**Exercise objective**
Copy out, from the data, each line containing the string "Door".
++++
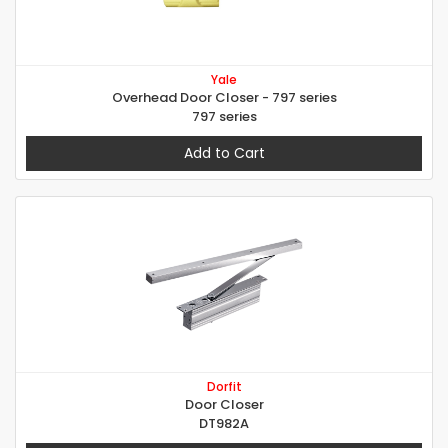
Yale
Overhead Door Closer - 797 series
797 series
Add to Cart
Dorfit
Door Closer
DT982A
++++
**Answer section**
Overhead Door Closer - 797 series
Door Closer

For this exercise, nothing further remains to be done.